The footballing gods seem to have been against Norwich City for quite some time now.
Last night was the time that they finally got their revenge. The injury crisis has been well documented over the last few weeks and on the back of a ten-match unbeaten run, it was only a matter of time before City dropped points.
On paper, there was more than enough quality on the pitch wearing black and purple to overcome Luton, but in practice the City players were found wanting.
The signs were there from the off. Composed and neat in possession as ever, City dominated possession in the opening stages yet once again it was the opposition who created the first meaningful opportunity, getting the ball behind Jacob Sorensen, cut back and the shot saved by Michael McGovern.
That should have been a warning.
Only a few minutes later, Luton broke forward again and Grant Hanley managed to concede what looked like a really soft free kick. The Norwich players were simply not switched on and allowed Luton to take the kick quickly, leaving Max Aarons in a 2 v 1 situation. McGovern could do little to save the resulting shot.
City struck back quickly.
For the second game running, Przemysław Placheta won a penalty with his pace after a long ball over the top from Aarons. This time, Emi Buendia stepped up and slotted the ball home.
At this point I was expecting City to step up a gear and put Luton under sustained pressure but it was not to be.
This time Sorensen conceded a soft free kick, putting hands onto the Luton winger. The ball was whipped in and a Luton head was first to the ball. We haven’t seen a concession like this for a while but it was reminiscent of so many goals conceded last season from set pieces.

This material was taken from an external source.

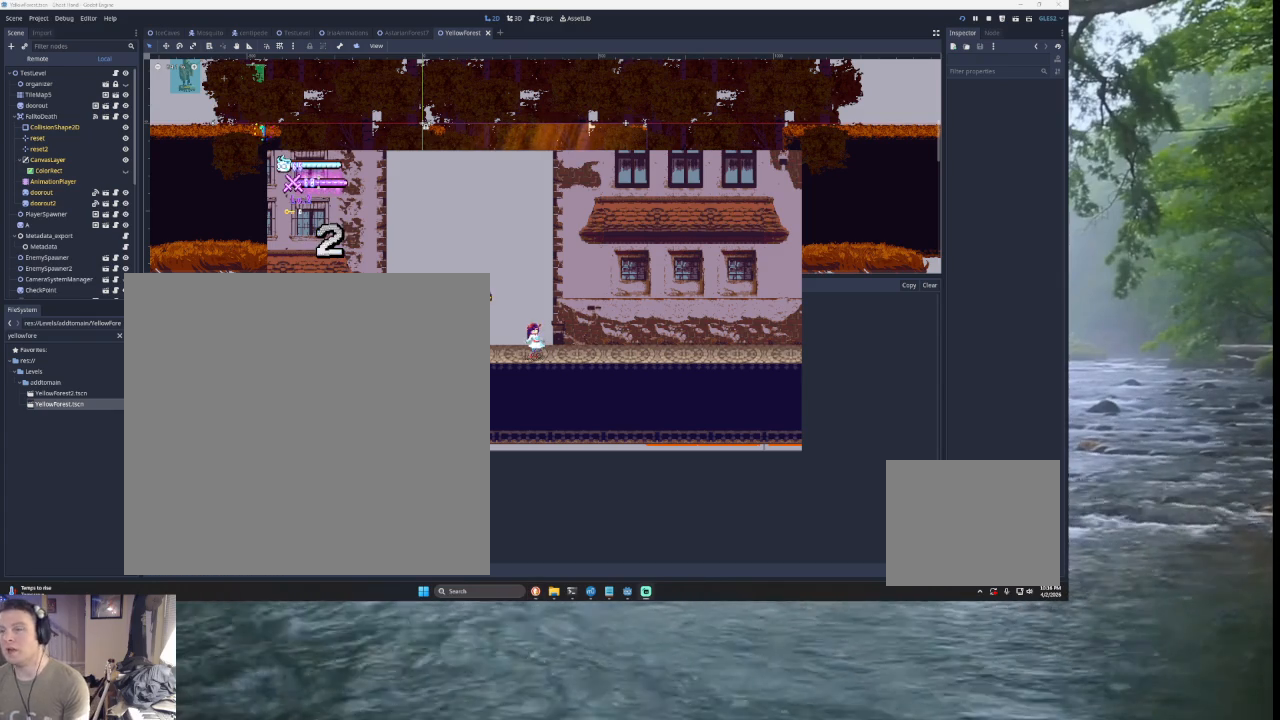
{"buttons": [], "left_stick": "center", "right_stick": "center", "events": []}
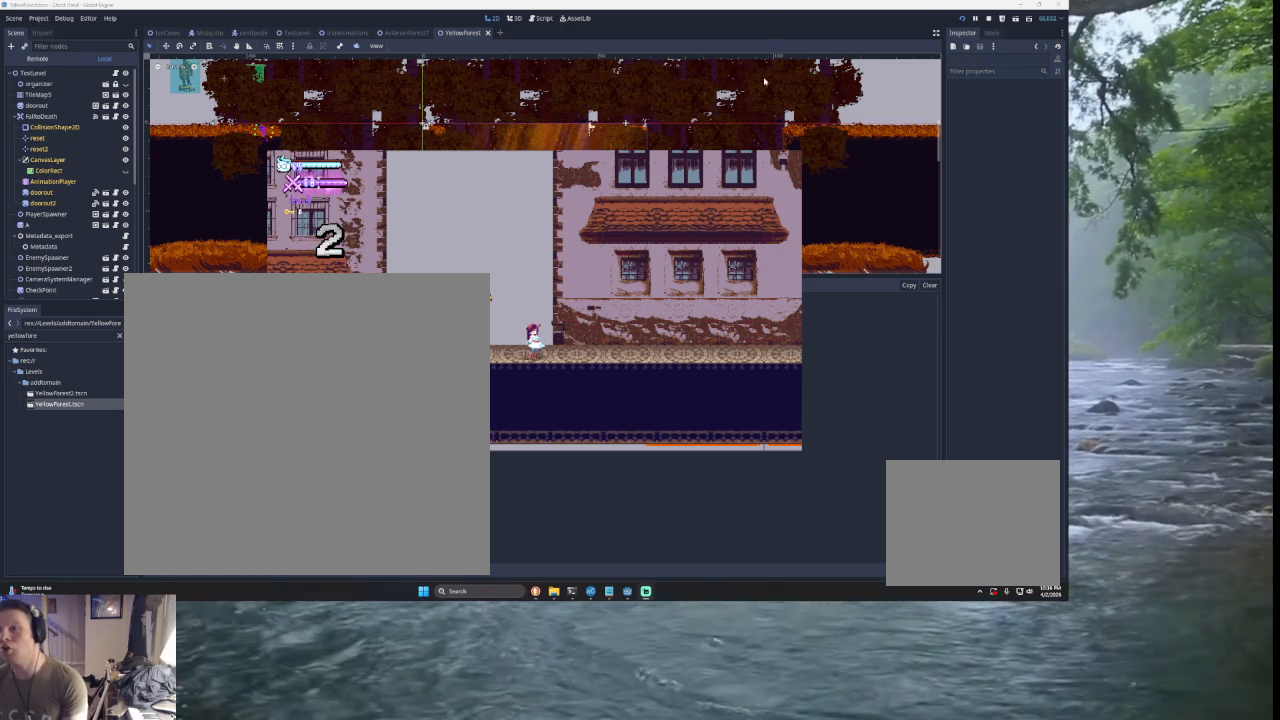
{"buttons": [], "left_stick": "right", "right_stick": "center", "events": [[167, "left_stick", "right"]]}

For the rest of the half, Norwich once again had lots of possession but created so little. Marco Stiepermann seemed to have dropped a little deeper, relying on runs in behind by Placheta or Buendia.
It didn’t really pay dividends.
I had high hopes for the second half, but within moments it was three for Luton. Hanley seemed to be pushed and as he went down, his elbow made contact with the ball and it was the turn of the Hatters to have a penalty.
For the remainder of the game, Norwich struggled to find any rhythm or sustained threat.
Farke shuffled the formation to three at the back, brought on Christoph Zimmermann and Mario Vrancic and ultimately Tyrese Omotoye, but City never looked particularly threatening.
So, the ten game run is at an end. Yet strangely, I am not disappointed.
Like Covid, there is some light at the end of the injury-crisis tunnel. We aren’t playing badly and the simple addition of the movement of Teemu Pukki will transfom the team as an attacking threat.
To have come through a period of such adversity yet still be top of the table is quite some feat and the promise of a trickle of players returning to fitness can only help Daniel Farke’s endeavour of an immediate return to the top flight.